An engine should be able to easily adapt to changes in applications and patterns used on the Web, and to changes in hardware used to view the Web.

Qualities of the IE9 JavaScript Engine

So, let’s take a look at how we are building IE9 to meet these characteristics:

JavaScript Background Compilation: Many script engines today start with an optimized interpreter, and compile individual sections or methods into machine code to run faster. Others always compile JavaScript into machine code before running it, often compiling each method as it is needed. Both these approaches have to trade off quality or quantity of compiled code against execution speed. Generating high-quality code for today’s applications requires time to optimize the compiled code.

IE9 includes a fast interpreter for running pages quickly on startup. For compilation, we have a background code generator that compiles script code, and we push compiled methods back into the application. Because the code generator runs in the background, it can take advantage of today’s advanced multi-core machines and generate higher-quality code, while not blocking initial execution of the application.

Type Optimizations: One of the most important aspects of enabling performance on JavaScript is to create an efficient type system.
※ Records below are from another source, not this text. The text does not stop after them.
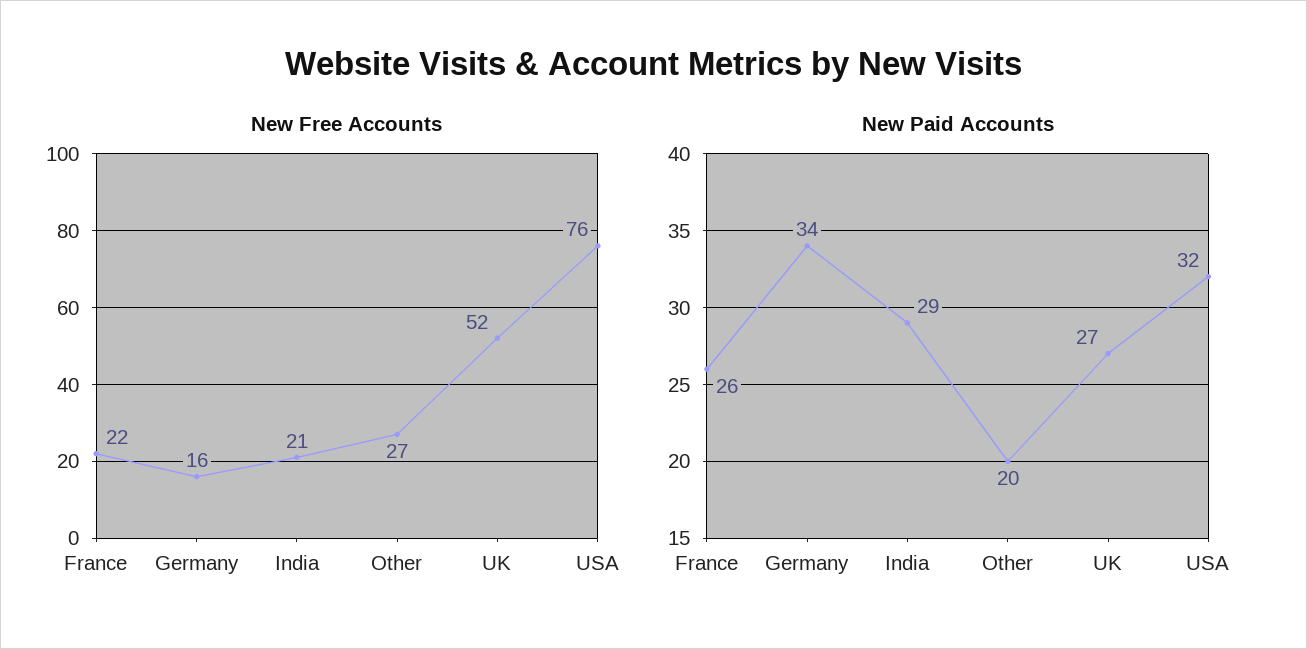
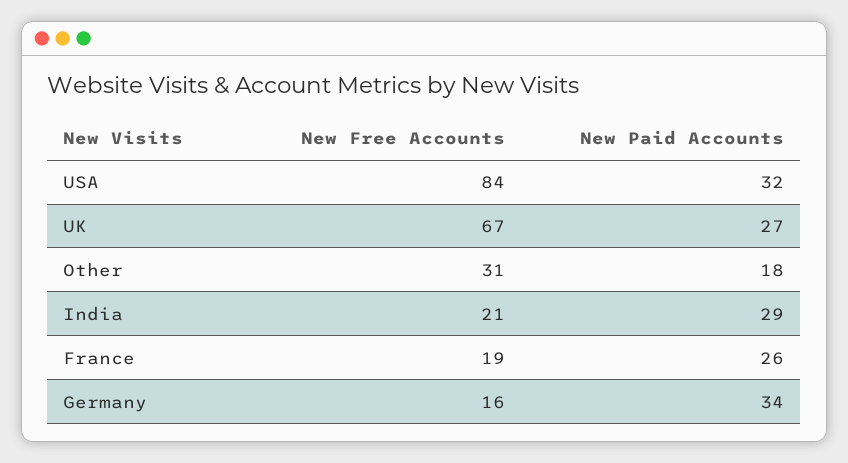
  {
    "New Free Accounts": {
-     "France": 22,
+     "France": 19,
      "Germany": 16,
      "India": 21,
-     "Other": 27,
+     "Other": 31,
-     "UK": 52,
+     "UK": 67,
-     "USA": 76
+     "USA": 84
    },
    "New Paid Accounts": {
      "France": 26,
      "Germany": 34,
      "India": 29,
-     "Other": 20,
+     "Other": 18,
      "UK": 27,
      "USA": 32
    }
  }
The IE9 script engine uses many of the techniques common in modern dynamic language implementations, including type representation, polymorphic inline caching (also called type evolution or hidden classes), and efficient implementation of machine types.
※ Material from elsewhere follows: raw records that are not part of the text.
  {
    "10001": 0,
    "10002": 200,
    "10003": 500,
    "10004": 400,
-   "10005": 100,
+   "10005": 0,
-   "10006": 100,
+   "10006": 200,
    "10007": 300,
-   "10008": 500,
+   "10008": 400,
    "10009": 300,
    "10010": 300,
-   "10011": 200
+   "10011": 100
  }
Fast Interpreter: For pages where immediate execution in the interpreter is important, IE9 includes a new interpreter which uses a register-based layout, efficient opcode, and use of type optimizations.

Library Optimizations: The performance of JavaScript pages and applications depends heavily on key aspects of the script runtime library: strings, arrays, objects, and regular expressions. We are investing in these areas for IE9. These libraries require careful tuning for the real Web - one example is the execution of regular expressions. Most script engines today use compilation and optimization techniques to run regular expressions faster, and IE9 includes an improved regular expression implementation. In analyzing real world Web sites, we find a set of patterns used frequently, but we also find unique cases – for example, a site that creates hundreds of regular expressions and uses very few of them – we will continue to use this data to tune our regular expression implementation and other library features for IE9.

What Comes Next?

The steady rise of JavaScript performance in browsers leads to an obvious question: just how fast can JavaScript in the browser run? We know from measurements in the programming languages space that JavaScript is still limited in execution performance compared to C++ or statically typed languages. But code compilation, dynamic type inference and other innovations have enabled JavaScript to close that gap considerably.
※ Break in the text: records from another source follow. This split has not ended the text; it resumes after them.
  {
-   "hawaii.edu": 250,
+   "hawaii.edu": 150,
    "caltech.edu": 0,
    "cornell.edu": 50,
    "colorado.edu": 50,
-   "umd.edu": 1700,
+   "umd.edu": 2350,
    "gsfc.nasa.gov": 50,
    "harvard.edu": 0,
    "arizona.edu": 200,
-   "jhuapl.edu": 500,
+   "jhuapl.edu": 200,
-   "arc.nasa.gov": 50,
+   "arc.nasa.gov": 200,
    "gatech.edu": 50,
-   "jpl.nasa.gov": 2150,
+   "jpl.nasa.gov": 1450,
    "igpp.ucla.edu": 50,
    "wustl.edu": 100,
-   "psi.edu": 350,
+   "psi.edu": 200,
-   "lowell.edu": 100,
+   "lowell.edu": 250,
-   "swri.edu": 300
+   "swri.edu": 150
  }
As we work on IE9, we will continue to improve all facets of script performance: tuning our compiler, type system, libraries, and other runtime aspects such as memory management and DOM interoperability. We will also work on other dimensions of performance, such as memory usage and power consumption. The script engines of tomorrow will be judged how well they tune their performance across all these dimensions, across the entire Web.

We will also need the JavaScript language and runtime to evolve to meet the growing needs of developers and users. That’s why we are also working with other JavaScript engine implementers in the ECMA Script committeeto evolve JavaScript in a responsible way that maintains compatibility with today’s Web, and meets the needs of tomorrow’s HTML5 applications.